## REQUIRED ACTIONS
a – In the book review, what does the man in Set to Sea want to be before he is impressed as a sailor?
b – Return, word for word, the part of the book review that opens with the words containing "I'm going to" and closes with "really fun romp.".

## ARTICLE

>>>

I read Drew Weing's Set to Sea because I've been enjoying his webcomic, The Creepy Casefiles of Margo Maloo.  Honestly, there isn't a lot to say about it, except that it's kind of a lovely little book with a very simple story about a man who wants to be a poet but is impressed as a sailor.  The moral is kind of about living the life you have, and how that can lead to the life you dream of.  I wish I had more to say about it--the format, with one drawing per page, makes it a very short story, but the art and the broad-strokes rendition of a life at sea made it really appealing.  I don't know--not perfect for everyone, but a nice little volume.

I was about to put in a few kids' comics and books that I've read recently, but I think I might do a Christmas suggestion list next week, so we'll save that up, shall we?  Because who doesn't have a seven year old who needs some comics for Christmas?  And there are only so many volumes of Zita the Spacegirl and Amulet out there.

So let's polish this off with another novella, Ajax Penumbra 1969, by Robin Sloan.  This is a companion--you might even say a prequel--to Mr. Penumbra's 24-Hour Bookstore, which we read for book club a while back

I'm going to start by pointing out my annoyance at having Ajax Penumbra clearly defined as being of Spanish descent, because I had always pictured him as Southeast Asian.  So that was kind of a bummer.  Really, this is a charming adventure about searching for a lost tome, and the adventure part is a really fun romp.

But after reading Bookstore, the similarities here actually kind of weakened the whole thing.  First, what really jumped out at me here is the fact that books are kind of a fetish object in this whole series.  These are people who love and study and hunt down books, but they mostly don't read them.  They're about books as objects, not about the ideas and people and lives that are within them, so that the meaning of it is kind of lost.  When I revel in the sheer pleasure of a big pile of books, I'm thinking about reading them; I don't think Robin Sloan is.

<<<

Recorded data:
>>>

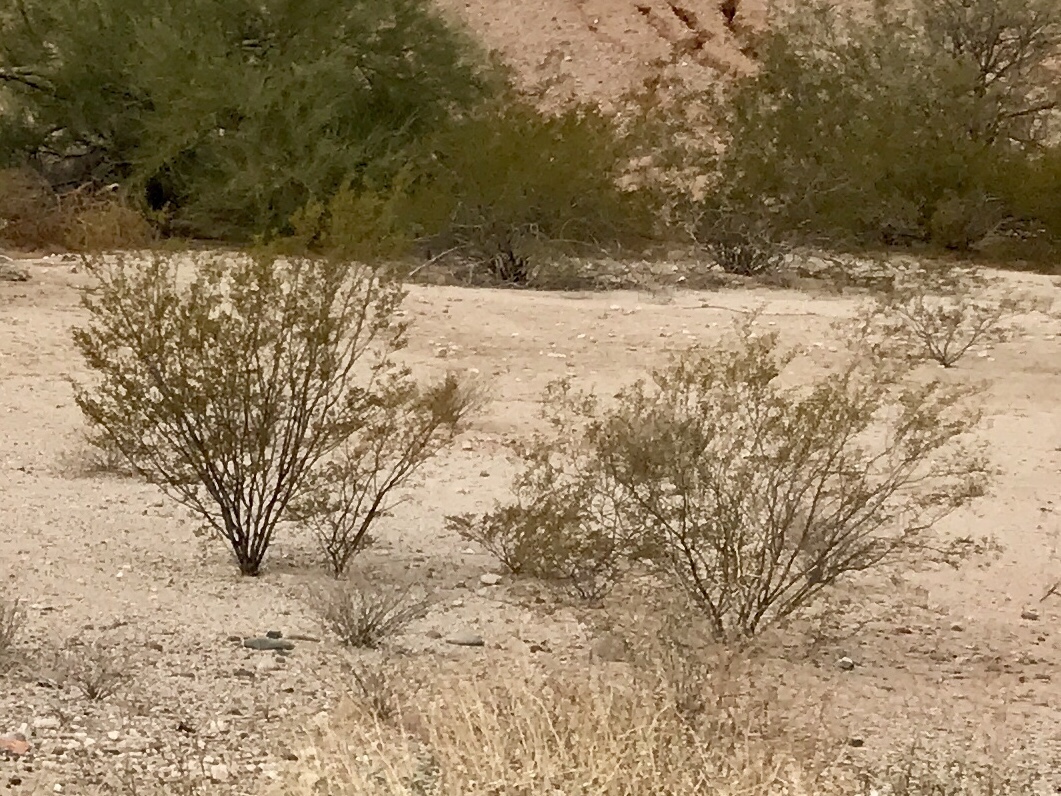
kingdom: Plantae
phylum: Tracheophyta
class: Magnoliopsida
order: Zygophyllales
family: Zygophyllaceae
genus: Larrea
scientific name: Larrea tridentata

<<<

## EXPECTED OUTPUTS
a – A poet.

b –
I'm going to start by pointing out my annoyance at having Ajax Penumbra clearly defined as being of Spanish descent, because I had always pictured him as Southeast Asian.  So that was kind of a bummer.  Really, this is a charming adventure about searching for a lost tome, and the adventure part is a really fun romp.